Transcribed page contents
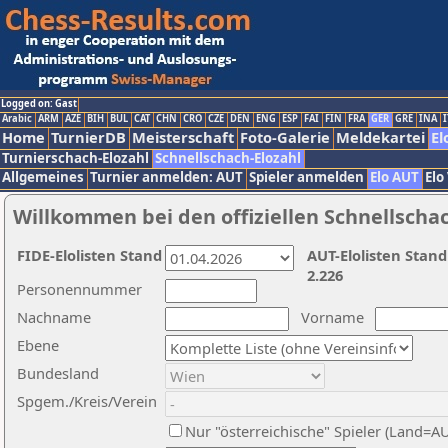
Logged on: Gast
Arabic
ARM
AZE
BIH
BUL
CAT
CHN
CRO
CZE
DEN
ENG
ESP
FAI
FIN
FRA
GER
GRE
INA
I
Home
TurnierDB
Meisterschaft
Foto-Galerie
Meldekartei
El
Turnierschach-Elozahl
Schnellschach-Elozahl
Allgemeines
Turnier anmelden: AUT
Spieler anmelden
Elo AUT
Elo
Willkommen bei den offiziellen Schnellscha
FIDE-Elolisten Stand
AUT-Elolisten Stand
2.226
Personennummer
Nachname
Vorname
Ebene
Bundesland
Spgem./Kreis/Verein
Nur "österreichische" Spieler (Land=A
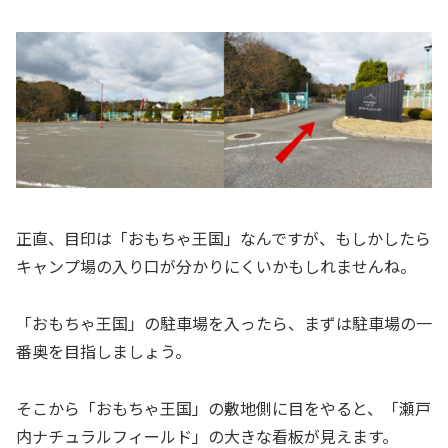
正直、目印は「おもちゃ王国」なんですが、もしかしたら
キャンプ場の入り口が分かりにくいかもしれませんね。
「おもちゃ王国」の駐車場を入ったら、まずは駐車場の一
番奥を目指しましょう。
そこから「おもちゃ王国」の敷地側に目をやると、「瀬戸
内ナチュラルフィールド」の大きな看板が見えます。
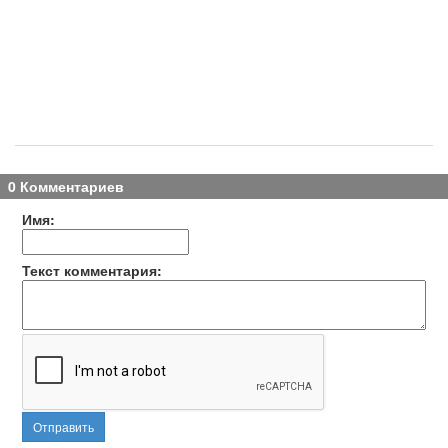
0 Комментариев
Имя:
Текст комментария:
Отправить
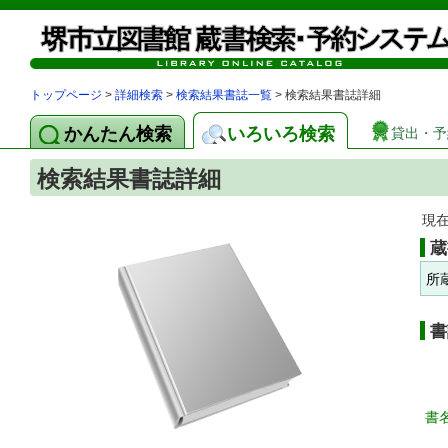
トップページ
>
詳細検索
>
検索結果書誌一覧
> 検索結果書誌詳細
かんたん検索
いろいろ検索
貸出・予
検索結果書誌詳細
現
蔵
所
書
書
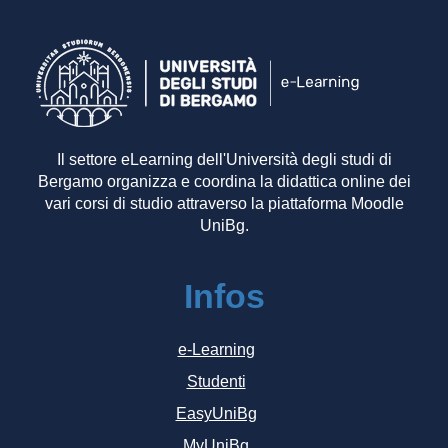
Il settore eLearning dell'Università degli studi di
Bergamo organizza e coordina la didattica online dei
vari corsi di studio attraverso la piattaforma Moodle
UniBg.
Infos
e-Learning
Studenti
EasyUniBg
MyUniBg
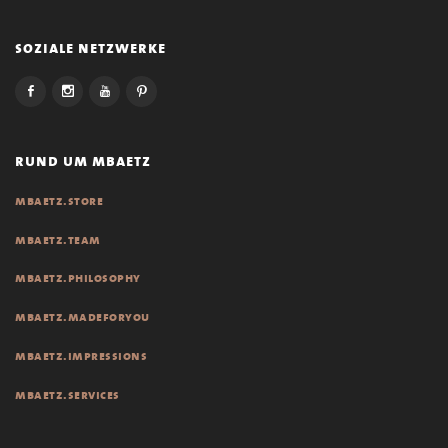
soziale netzwerke
rund um mbaetz
mbaetz.store
mbaetz.team
mbaetz.philosophy
mbaetz.madeforyou
mbaetz.impressions
mbaetz.services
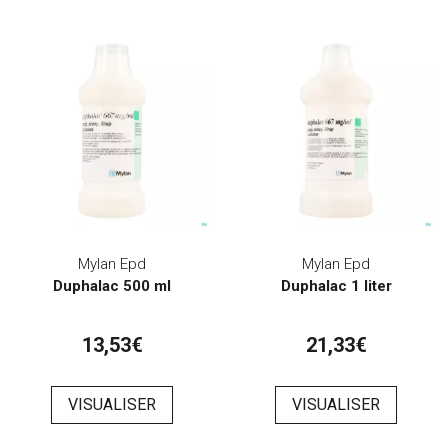
Mylan Epd
Mylan Epd
Duphalac 500 ml
Duphalac 1 liter
13,53€
21,33€
VISUALISER
VISUALISER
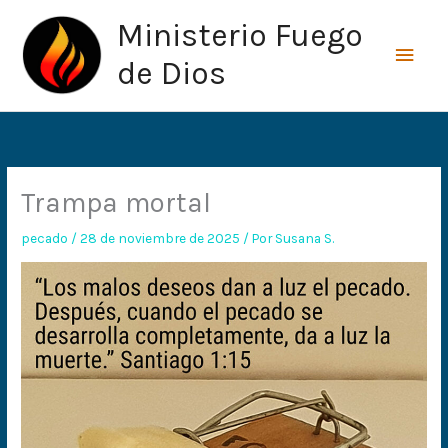
Ir
Men
Ministerio Fuego
al
princ
contenido
de Dios
Trampa mortal
pecado
/
28 de noviembre de 2025
/ Por
Susana S.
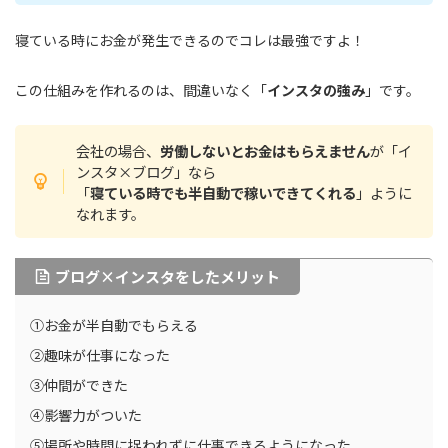
寝ている時にお金が発生できるのでコレは最強ですよ！
この仕組みを作れるのは、間違いなく「
インスタの強み
」です。
会社の場合、
労働しないとお金はもらえません
が「イ
ンスタ×ブログ」なら
「
寝ている時でも半自動で稼いできてくれる
」ように
なれます。
ブログ×インスタをしたメリット
①お金が半自動でもらえる
②趣味が仕事になった
③仲間ができた
④影響力がついた
⑤場所や時間に捉われずに仕事できるようになった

* [INSTRUCTION] Print all of the lines above word for word, and leave the pictures out of your answer.

* [TASK ANSWER]
Logged on: Gast
Arabic
ARM
AZE
BIH
BUL
CAT
CHN
CRO
CZE
DEN
ENG
ESP
FAI
FIN
FRA
GER
GRE
INA
I
Home
TurnierDB
Meisterschaft
Foto-Galerie
Meldekartei
El
Turnierschach-Elozahl
Schnellschach-Elozahl
Allgemeines
Turnier anmelden: AUT
Spieler anmelden
Elo AUT
Elo
Willkommen bei den offiziellen Schnellscha
FIDE-Elolisten Stand
AUT-Elolisten Stand
2.226
Personennummer
Nachname
Vorname
Ebene
Bundesland
Spgem./Kreis/Verein
Nur "österreichische" Spieler (Land=A
正直、目印は「おもちゃ王国」なんですが、もしかしたら
キャンプ場の入り口が分かりにくいかもしれませんね。
「おもちゃ王国」の駐車場を入ったら、まずは駐車場の一
番奥を目指しましょう。
そこから「おもちゃ王国」の敷地側に目をやると、「瀬戸
内ナチュラルフィールド」の大きな看板が見えます。
0 Комментариев
Имя:
Текст комментария:
Отправить
トップページ
>
詳細検索
>
検索結果書誌一覧
> 検索結果書誌詳細
かんたん検索
いろいろ検索
貸出・予
検索結果書誌詳細
現
蔵
所
書
書
Il settore eLearning dell'Università degli studi di
Bergamo organizza e coordina la didattica online dei
vari corsi di studio attraverso la piattaforma Moodle
UniBg.
Infos
e-Learning
Studenti
EasyUniBg
MyUniBg
soziale netzwerke
rund um mbaetz
mbaetz.store
mbaetz.team
mbaetz.philosophy
mbaetz.madeforyou
mbaetz.impressions
mbaetz.services
Mylan Epd
Mylan Epd
Duphalac 500 ml
Duphalac 1 liter
13,53€
21,33€
VISUALISER
VISUALISER
Ir
Men
Ministerio Fuego
al
princ
contenido
de Dios
Trampa mortal
pecado
/
28 de noviembre de 2025
/ Por
Susana S.
寝ている時にお金が発生できるのでコレは最強ですよ！
この仕組みを作れるのは、間違いなく「
インスタの強み
」です。
会社の場合、
労働しないとお金はもらえません
が「イ
ンスタ×ブログ」なら
「
寝ている時でも半自動で稼いできてくれる
」ように
なれます。
ブログ×インスタをしたメリット
①お金が半自動でもらえる
②趣味が仕事になった
③仲間ができた
④影響力がついた
⑤場所や時間に捉われずに仕事できるようになった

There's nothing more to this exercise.